Provide an additional column in your data called split with the following values for each split you want to include in your training/validation/test subset.

  • 0: train
  • 1: validation
  • 2: test

!!! note: Your dataset must contain a train split while the validation and test splits are encouraged, but technically optional.

The following config is an example that would perform fixed splitting using a column named split:

preprocessing:
    split:
        type: fixed
        column: split

Stratified Split

Sometimes you may want to split your data according to a particular column's distribution to maintain the same representation of this distribution across all your data subsets.

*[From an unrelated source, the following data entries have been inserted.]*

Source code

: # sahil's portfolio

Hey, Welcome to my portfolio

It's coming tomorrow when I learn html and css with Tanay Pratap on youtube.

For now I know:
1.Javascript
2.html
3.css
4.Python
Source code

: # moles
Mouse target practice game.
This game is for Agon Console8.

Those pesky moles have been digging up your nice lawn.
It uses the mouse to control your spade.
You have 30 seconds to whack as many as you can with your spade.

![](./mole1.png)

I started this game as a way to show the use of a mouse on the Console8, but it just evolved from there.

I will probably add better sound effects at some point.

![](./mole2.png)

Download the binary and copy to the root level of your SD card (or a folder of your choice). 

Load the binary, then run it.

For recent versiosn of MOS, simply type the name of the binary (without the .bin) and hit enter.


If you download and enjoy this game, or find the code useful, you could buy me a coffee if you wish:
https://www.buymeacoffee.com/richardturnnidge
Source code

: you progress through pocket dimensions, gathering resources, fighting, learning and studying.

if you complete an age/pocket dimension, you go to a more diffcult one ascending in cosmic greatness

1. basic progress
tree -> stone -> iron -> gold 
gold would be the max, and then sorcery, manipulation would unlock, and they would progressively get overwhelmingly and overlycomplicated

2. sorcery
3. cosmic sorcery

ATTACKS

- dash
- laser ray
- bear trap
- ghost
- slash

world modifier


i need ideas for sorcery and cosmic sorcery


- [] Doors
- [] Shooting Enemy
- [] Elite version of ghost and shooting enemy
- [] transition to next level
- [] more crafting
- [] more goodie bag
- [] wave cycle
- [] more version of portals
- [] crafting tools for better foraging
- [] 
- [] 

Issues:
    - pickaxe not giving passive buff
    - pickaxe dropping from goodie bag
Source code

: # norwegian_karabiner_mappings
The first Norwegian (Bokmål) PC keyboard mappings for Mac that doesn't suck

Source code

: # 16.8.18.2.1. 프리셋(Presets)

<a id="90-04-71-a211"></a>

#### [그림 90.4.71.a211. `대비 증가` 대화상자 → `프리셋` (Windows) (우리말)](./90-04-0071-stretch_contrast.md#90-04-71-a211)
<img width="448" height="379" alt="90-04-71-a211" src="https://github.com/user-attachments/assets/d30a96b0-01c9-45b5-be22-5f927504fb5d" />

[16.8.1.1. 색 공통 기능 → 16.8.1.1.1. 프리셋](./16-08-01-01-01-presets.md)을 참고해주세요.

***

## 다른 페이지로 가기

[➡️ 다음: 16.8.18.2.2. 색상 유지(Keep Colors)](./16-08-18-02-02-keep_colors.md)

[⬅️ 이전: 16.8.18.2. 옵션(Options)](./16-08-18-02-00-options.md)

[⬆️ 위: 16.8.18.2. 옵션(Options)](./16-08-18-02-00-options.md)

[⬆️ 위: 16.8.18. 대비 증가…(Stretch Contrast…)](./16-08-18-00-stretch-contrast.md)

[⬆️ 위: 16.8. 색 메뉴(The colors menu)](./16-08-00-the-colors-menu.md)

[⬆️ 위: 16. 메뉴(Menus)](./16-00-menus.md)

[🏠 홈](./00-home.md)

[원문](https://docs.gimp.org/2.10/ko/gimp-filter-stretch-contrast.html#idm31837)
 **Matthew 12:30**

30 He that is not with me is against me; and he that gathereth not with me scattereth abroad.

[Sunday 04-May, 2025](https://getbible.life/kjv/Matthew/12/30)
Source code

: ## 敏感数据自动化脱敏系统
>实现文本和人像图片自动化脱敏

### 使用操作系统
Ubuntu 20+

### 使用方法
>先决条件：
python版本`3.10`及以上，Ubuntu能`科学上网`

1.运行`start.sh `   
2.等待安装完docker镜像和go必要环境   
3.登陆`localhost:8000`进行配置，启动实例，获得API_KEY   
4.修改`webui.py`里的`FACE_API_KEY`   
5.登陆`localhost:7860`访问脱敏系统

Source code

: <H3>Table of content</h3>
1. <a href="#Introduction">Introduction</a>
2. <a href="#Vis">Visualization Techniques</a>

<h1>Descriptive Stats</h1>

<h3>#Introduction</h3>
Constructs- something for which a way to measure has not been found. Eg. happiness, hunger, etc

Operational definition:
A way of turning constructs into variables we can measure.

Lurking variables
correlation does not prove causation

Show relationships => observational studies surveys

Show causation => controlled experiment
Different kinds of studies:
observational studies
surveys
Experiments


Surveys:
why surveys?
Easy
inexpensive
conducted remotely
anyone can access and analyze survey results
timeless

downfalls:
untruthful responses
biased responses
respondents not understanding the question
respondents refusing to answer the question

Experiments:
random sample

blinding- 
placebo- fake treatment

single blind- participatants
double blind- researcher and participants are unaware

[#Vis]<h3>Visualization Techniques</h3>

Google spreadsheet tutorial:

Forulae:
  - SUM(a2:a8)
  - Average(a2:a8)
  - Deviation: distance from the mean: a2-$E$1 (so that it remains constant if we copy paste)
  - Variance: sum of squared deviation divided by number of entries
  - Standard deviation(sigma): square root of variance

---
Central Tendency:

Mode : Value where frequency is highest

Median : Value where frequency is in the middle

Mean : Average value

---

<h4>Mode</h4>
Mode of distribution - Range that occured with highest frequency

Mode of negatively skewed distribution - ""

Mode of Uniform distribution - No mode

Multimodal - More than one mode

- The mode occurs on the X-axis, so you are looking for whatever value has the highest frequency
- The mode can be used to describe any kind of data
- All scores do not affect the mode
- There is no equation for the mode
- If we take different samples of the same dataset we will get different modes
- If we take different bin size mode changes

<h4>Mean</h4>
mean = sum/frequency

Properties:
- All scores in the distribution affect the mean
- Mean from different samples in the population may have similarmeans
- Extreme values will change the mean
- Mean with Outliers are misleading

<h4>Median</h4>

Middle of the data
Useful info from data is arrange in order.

In order to perform stratified splitting, you specify the name of the column you want to perform stratified splitting on and the split probabilities. For example:

preprocessing:
    split:
        type: stratify
        column: color
        probabilities: [0.7, 0.1, 0.2]

This helps ensure that the distribution of the values of the color feature are roughly the same across data subsets.

Note

This split method is only supported with a local Pandas backend. We are actively working on including support for other data sources like Dask.

Datetime Split

Another common use case is splitting a column according to a datetime column where you may want to have the data split in a temporal order.

This is useful for situations like backtesting where a user wants to make sure that a model trained on historical data would have performed well on unseen future data.

If we were to use a uniformly random split strategy in these cases, then the model may not generalize well if the data distribution is subject to change over time. Splitting the training from the test data along the time dimension is one way to avoid this false sense of confidence, by showing how well the model should do on unseen data from the future.

For datetime-based splitting, we order the data by date (ascending) and then split according to the split_probabilties. For example, if split_probabilities: [0.7, 0.1, 0.2], then the earliest 70% of the data will be used for training, the middle 10% used for validation, and the last 20% used for testing.

The following config shows how to specify this type of splitting using a datetime column named created_ts:

preprocessing:
    split:
        type: datetime
        column: created_ts
        probabilities: [0.7, 0.1, 0.2]

Data Balancing

Users working with imbalanced datasets can specify an oversampling or undersampling parameter which will balance the data during preprocessing.

Oversampling

In this example, Ludwig will oversample the minority class to achieve a 50% representation in the overall dataset.

preprocessing:
    oversample_minority: 0.5

Undersampling

In this example, Ludwig will undersample the majority class to achieve a 70% representation in the overall dataset.

preprocessing:
    undersample_majority: 0.7

Warning

Dataset balancing is only supported for binary output features currently. We are working to add category support in a future release.

Note

Specifying both oversampling and undersampling parameters simultaneously is not supported.

Sample Ratio

Sometimes users may want to train on a sample of their input training data (maybe there's too much, and we only need 20%). In order to achieve this, a user can specify a sample_ratio to specify the ratio of the dataset to use for training.

By default, the sample ratio is 1.0, so if not specified, all the data will be used for training. For example, if you only want to use 30% of my input data, you could specify a config like this:

preprocessing:
    sample_ratio: 0.3

Feature-specific preprocessing

To configure feature-specific preprocessing, please check datatype-specific documentation.